The upside, however, is that if the share price went up to $150, you could sell your two shares for $150 each ($300 total), pay back the $100 loan, and end up with $200 net.
> and if there are (or not) any mild-leverage alternatives without liquidation
The only way to do this is to borrow at a lower ratio. ie, $100 of your own cash, then borrow $20 to buy 0.2 shares. The $100 share price would have to drop to ~$17 before liquidation occurs.
For brokers to remain solvent, liquidation must occur if the value of the asset drops below the value of the loan.
In traditional finance, the brokerage you are working with may notify you and ask for more leverage. Or to warn you if the risk calculation is about to change. It's pretty flexible.
This is specifically a crypto problem where everything is automatic and decentralized.
These sorts of trading that isn't buy-and-hold is effectively credit with a variable concluding price. Certainly anything involving leverage is, by definition, credit.
Short selling is basically equivalent to put options. Crucially, in both cases, as the price goes up the potential loss increases, theoretically unbounded (!). The loss may be larger than the amount of money originally put down.

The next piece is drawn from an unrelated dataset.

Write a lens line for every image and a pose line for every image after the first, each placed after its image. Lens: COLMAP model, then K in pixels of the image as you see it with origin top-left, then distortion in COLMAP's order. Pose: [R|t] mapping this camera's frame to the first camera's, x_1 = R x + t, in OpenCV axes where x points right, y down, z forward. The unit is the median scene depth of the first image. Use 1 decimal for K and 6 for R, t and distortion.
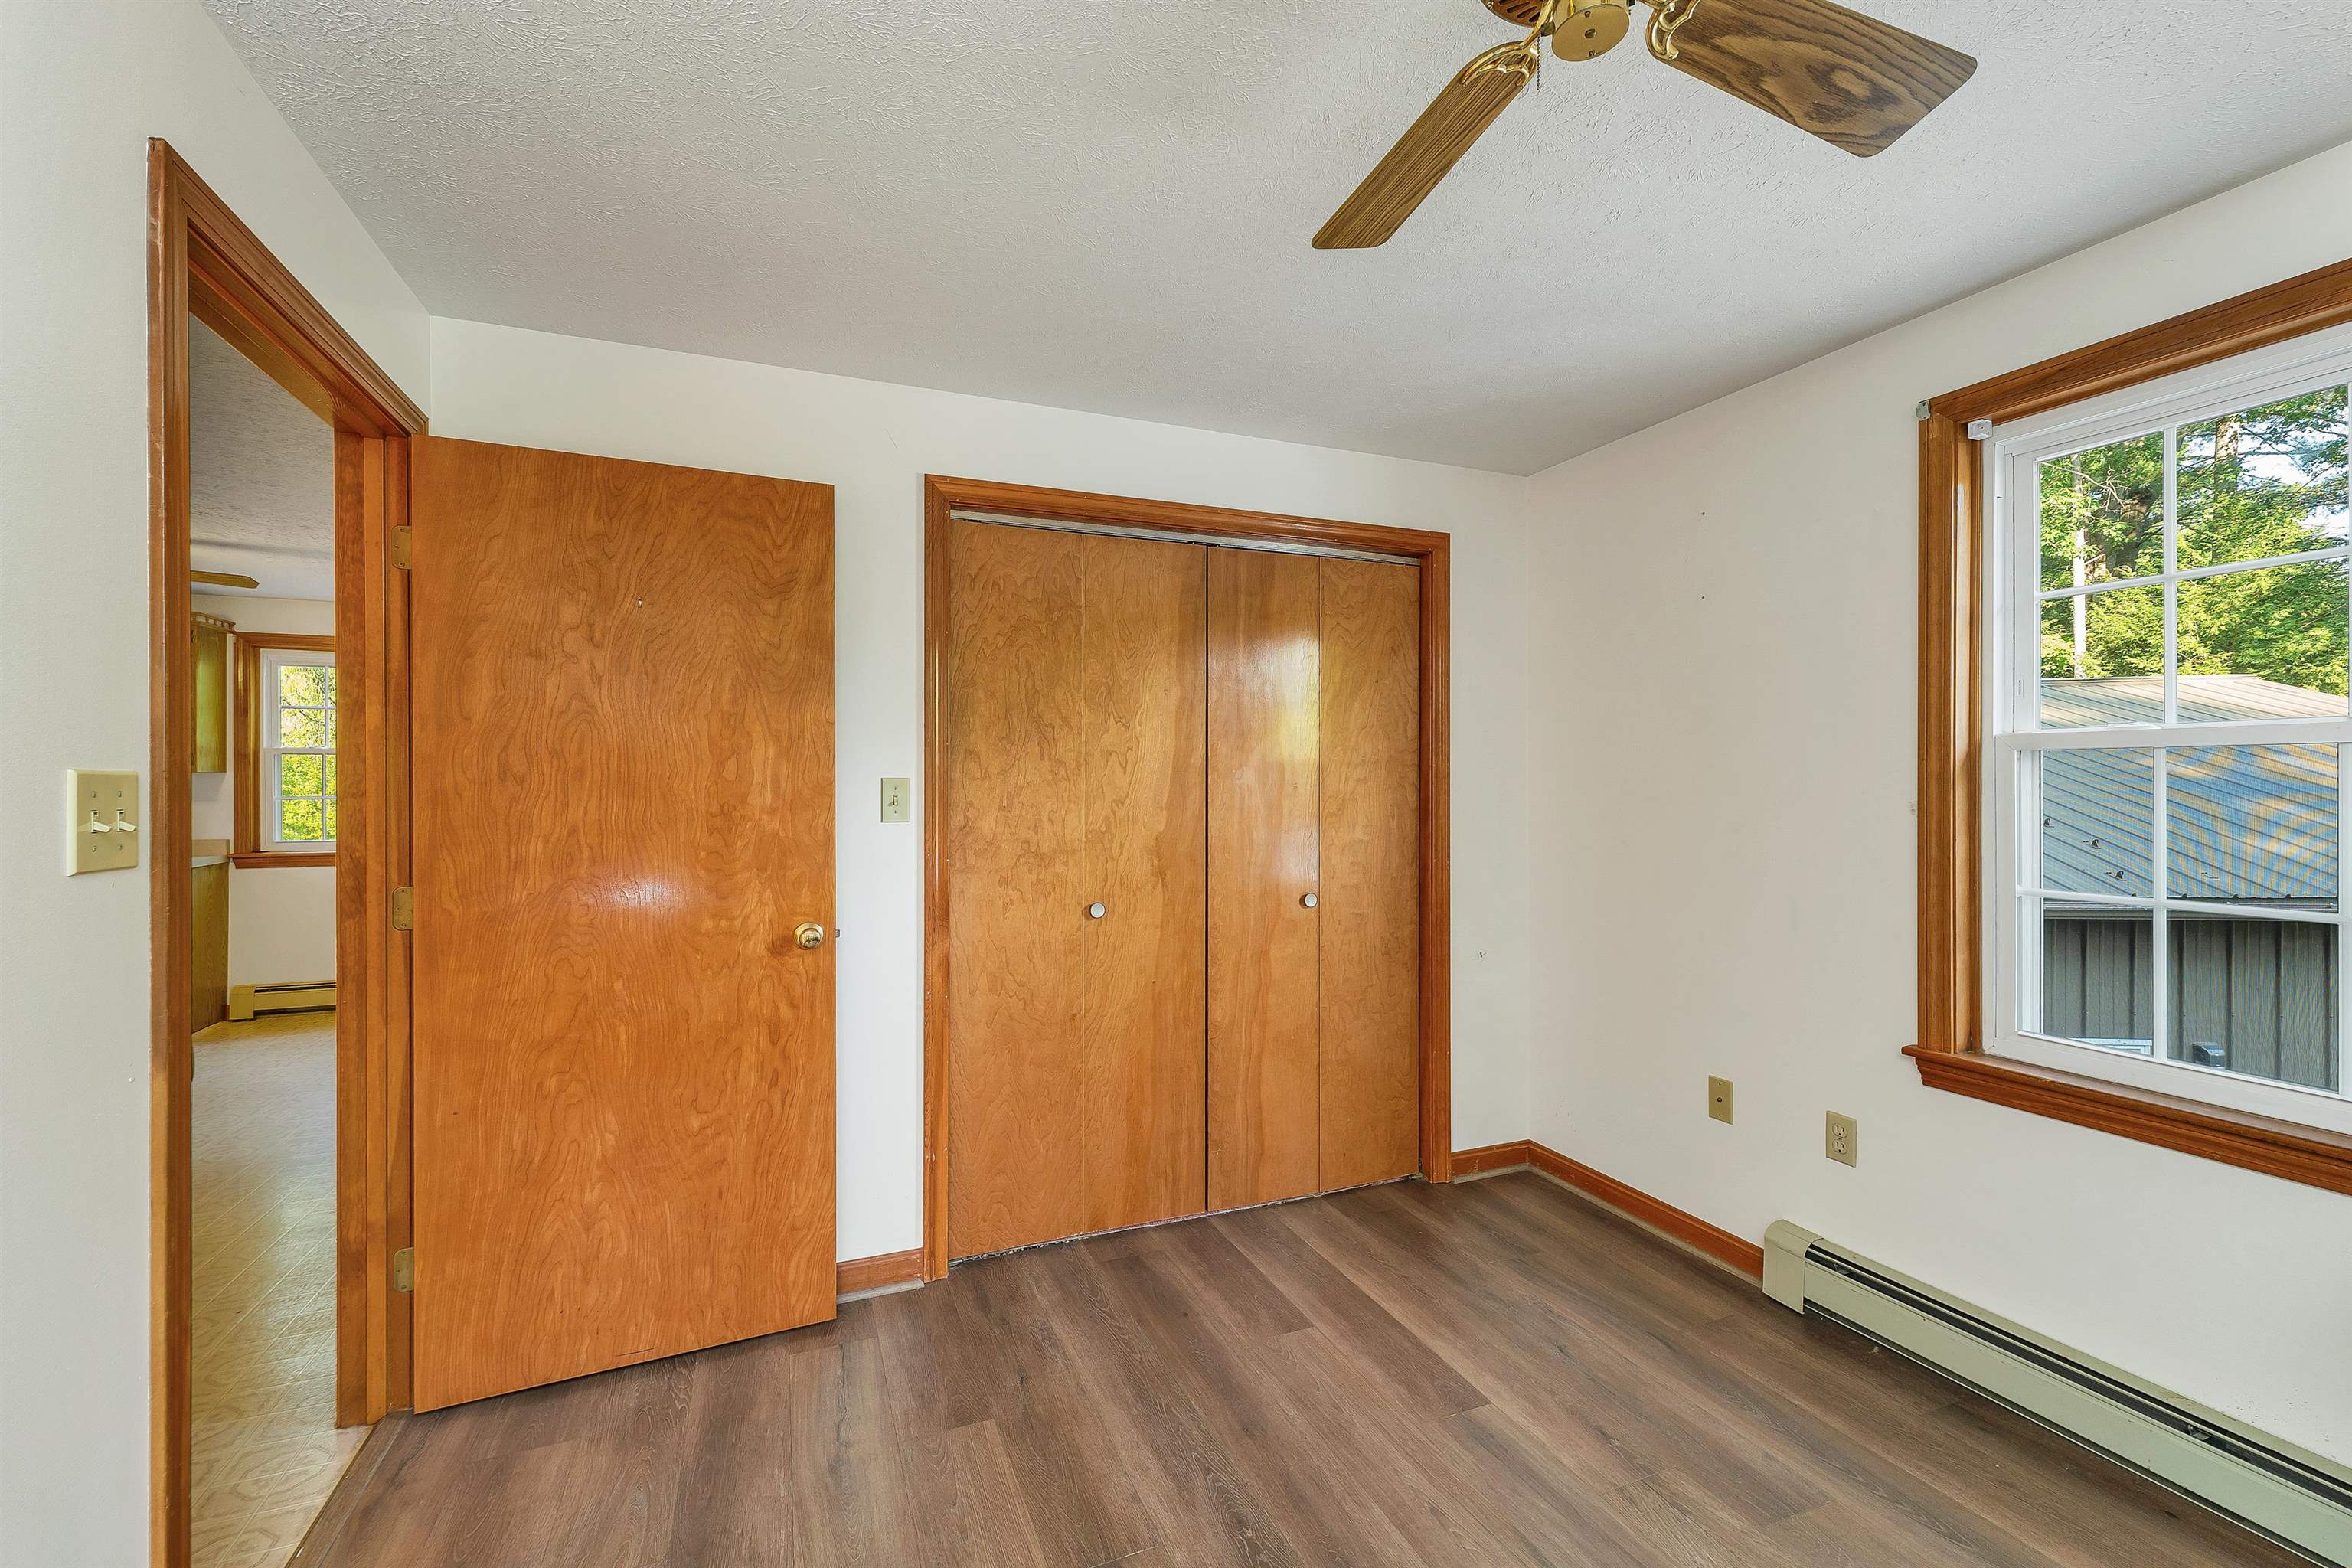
lens RADIAL K [[988.7, 0, 1156.8], [0, 988.7, 783.2], [0, 0, 1]] dist [0.000704, 0.000143]
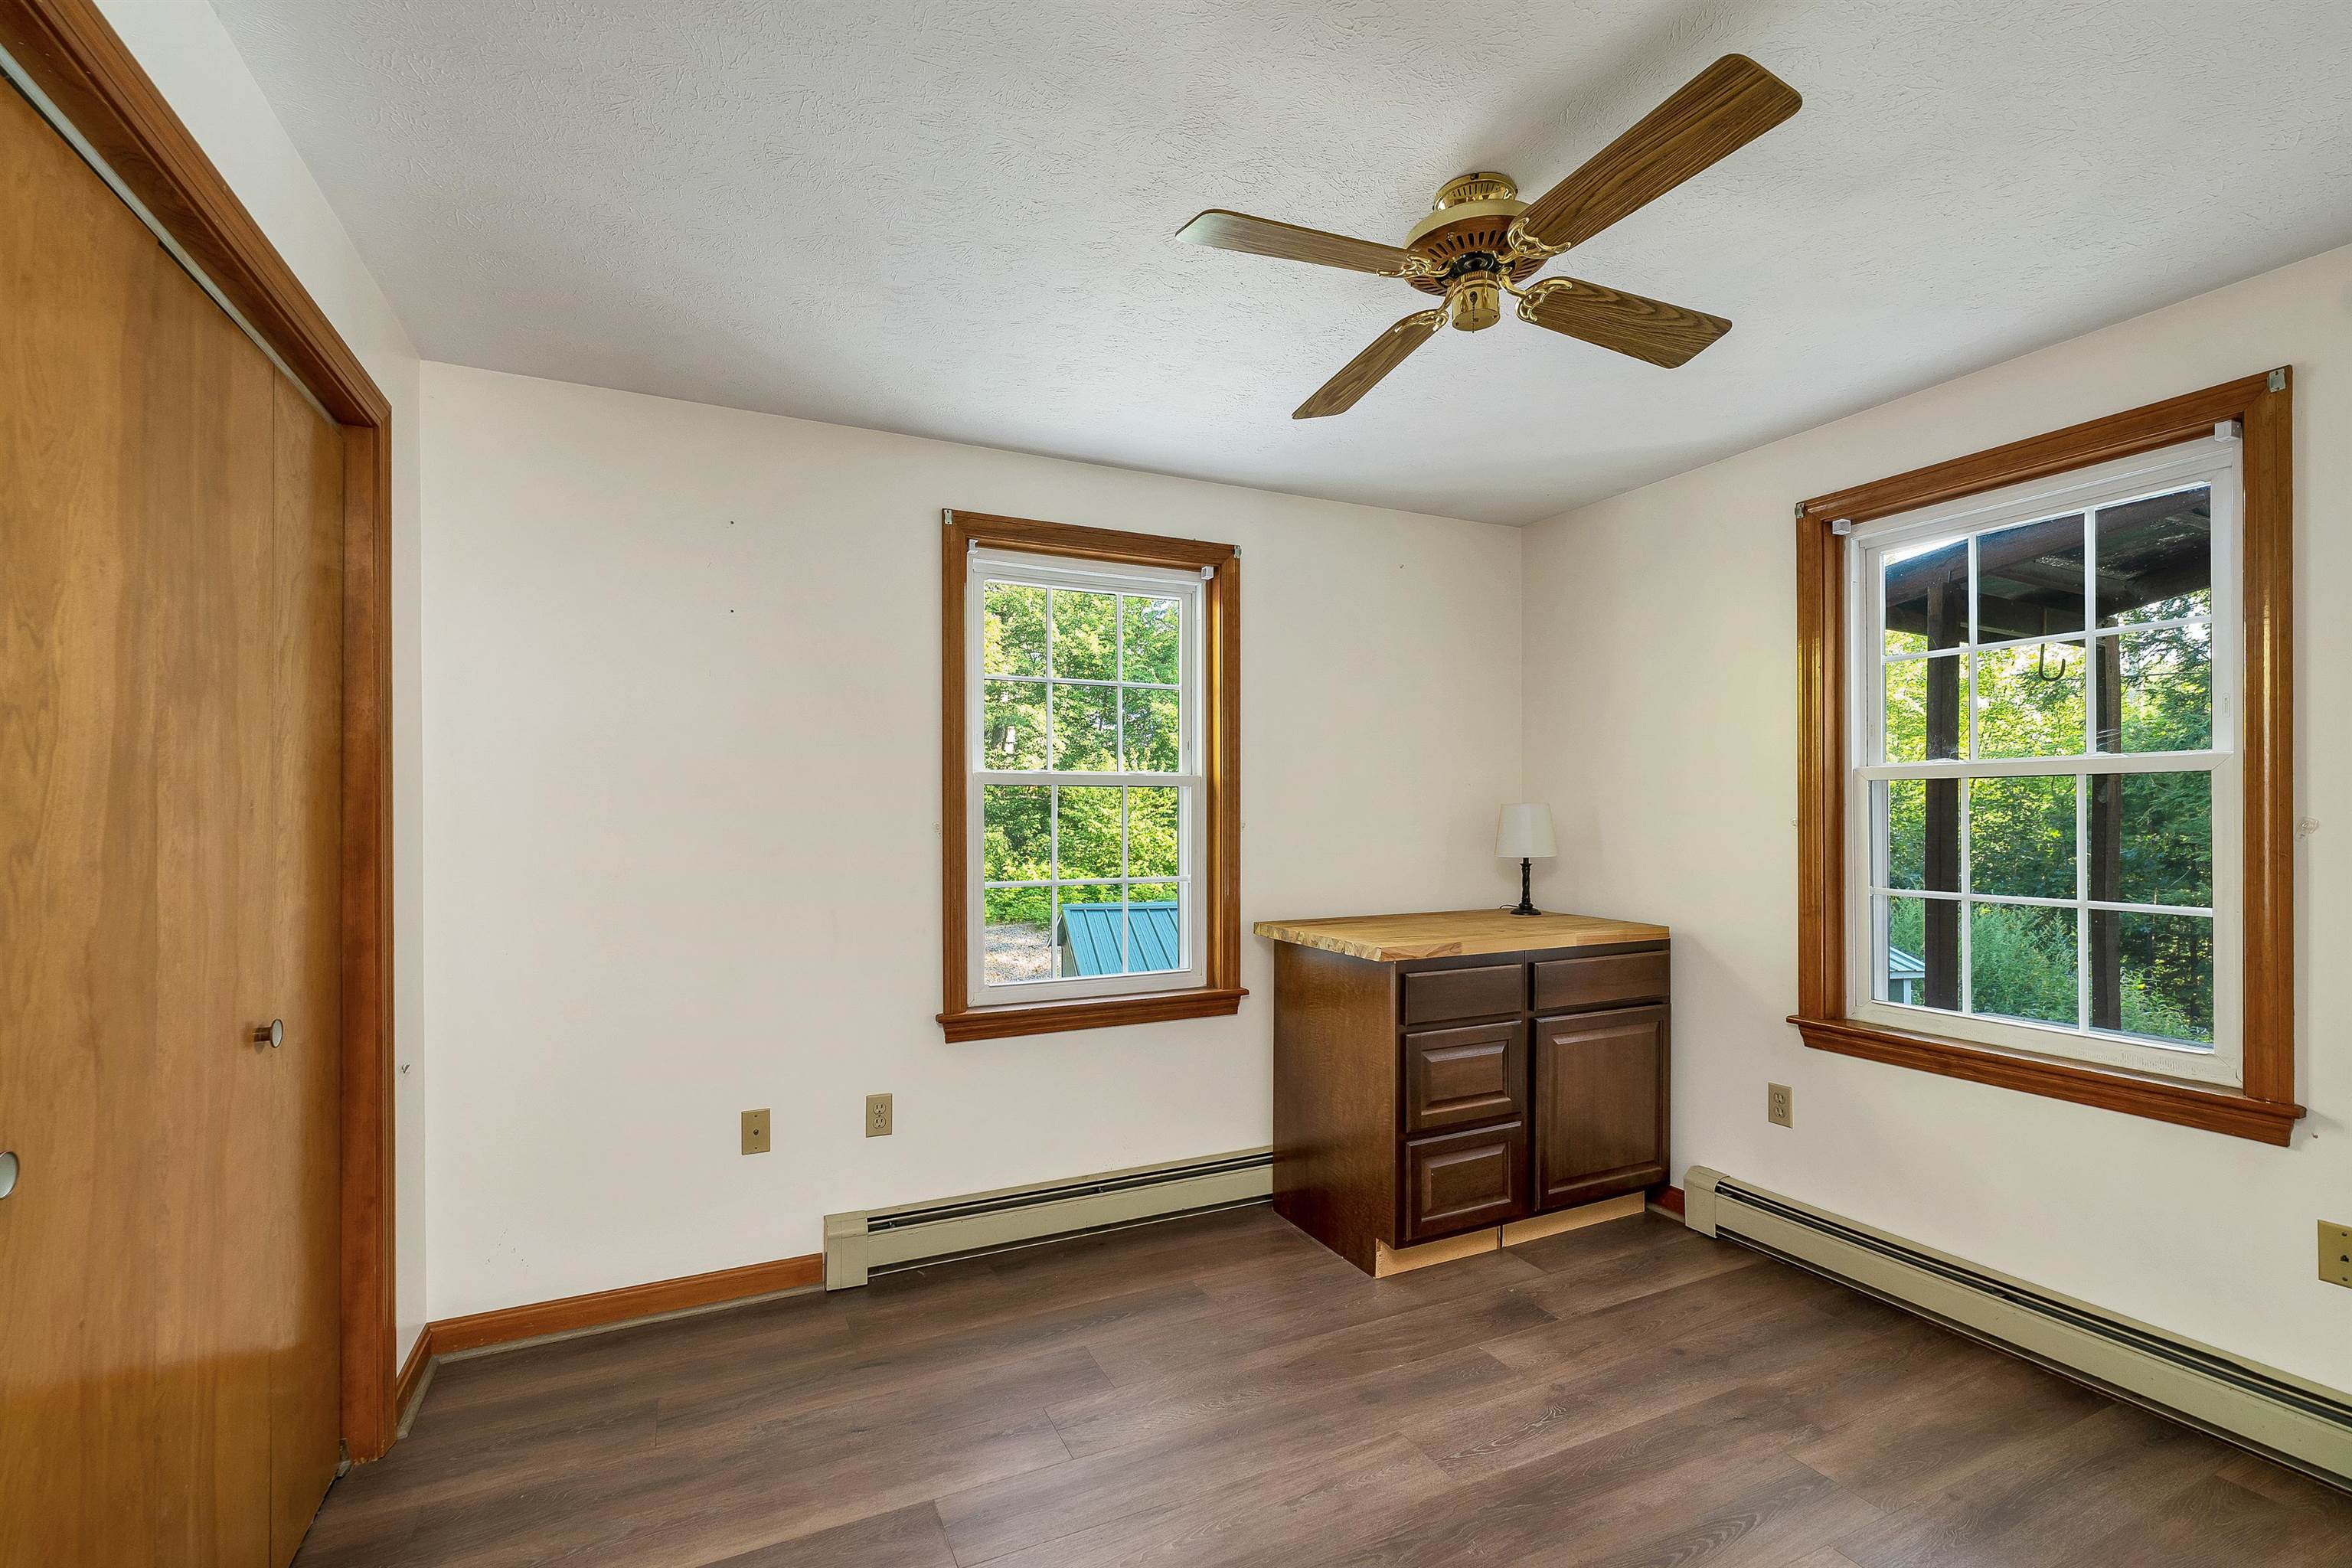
lens RADIAL K [[1028.8, 0, 1181.7], [0, 1028.8, 816.2], [0, 0, 1]] dist [0.002709, 0.000329]
pose [[-0.083070, -0.006162, 0.996525, -0.517728], [-0.002655, 0.999979, 0.005962, 0.003048], [-0.996540, -0.002150, -0.083085, 0.734042]]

Thus, there are two options:
- provide collateral to the broker to indicate that you are still capable of covering the loss. If the trade goes bad, you pay up or lose the collateral. Similar to a mortgage foreclosure.
- have a sufficiently good relationship with the broker that they know you're good for unlimited losses, and are willing to take the risk that you go bankrupt and put that risk on the broker's own balance sheet.
Brokers observe that a trade which has gone sufficiently far out of the money isn't coming back, and therefore prefer to liquidate early rather than get into deep losses.
>Short selling is basically equivalent to put options. Crucially, in both cases, as the price goes up the potential loss increases, theoretically unbounded (!).
A put option is the option to sell a stock at a certain price on a certain date. If you are buying put options, your exposure is only the cost of what you paid for those options. If the stock price rises and remains above the strike price of your put options on expiration day, your puts simply expire and become worthless. If you are selling put options your maximum exposure is the difference between the strike price and $0, as the stock cannot fall below $0.
This is distinct from short selling where you are essentially borrowing shares and you have to buy them back later at whatever the market price is. That is where your potential loss is theoretically infinite as there is no upper limit to how high the share price can go. The same can be said for selling call options (when you don't own the underlying shares, which is called selling covered calls). When you sell call options, you are essentially selling the right for someone to buy shares at a fixed price on a fixed date. If the shares soar above that price, and you don't own the underlying shares, you are forced to buy those shares at whatever the market price (which theoretically has no upper bound) is and sell them to the option holder at the fixed price of the call.
> In traditional finance, if you have borrowed money to buy some stocks, and the stocks have gone down, your broker will call you up and say “hey could you post more collateral.” Ideally you post the collateral and everything is fine. Sometimes you don’t, and your broker sells the stocks at hopefully a high enough price to pay off your loan. But sometimes you say “sorry, I can’t post any more collateral today, but I can try tomorrow,” and your broker gives you another day.
> In decentralized finance, if you have borrowed money (stablecoins) to buy some crypto, and the crypto has gone down, a robot sells your crypto at hopefully a high enough price to pay off your loan, automatically and without bothering to call you.
Because everything is "smart-contracts" and automated, there is basically no buffer between being under and over leveraged, so market swings are much rougher than in traditional finance.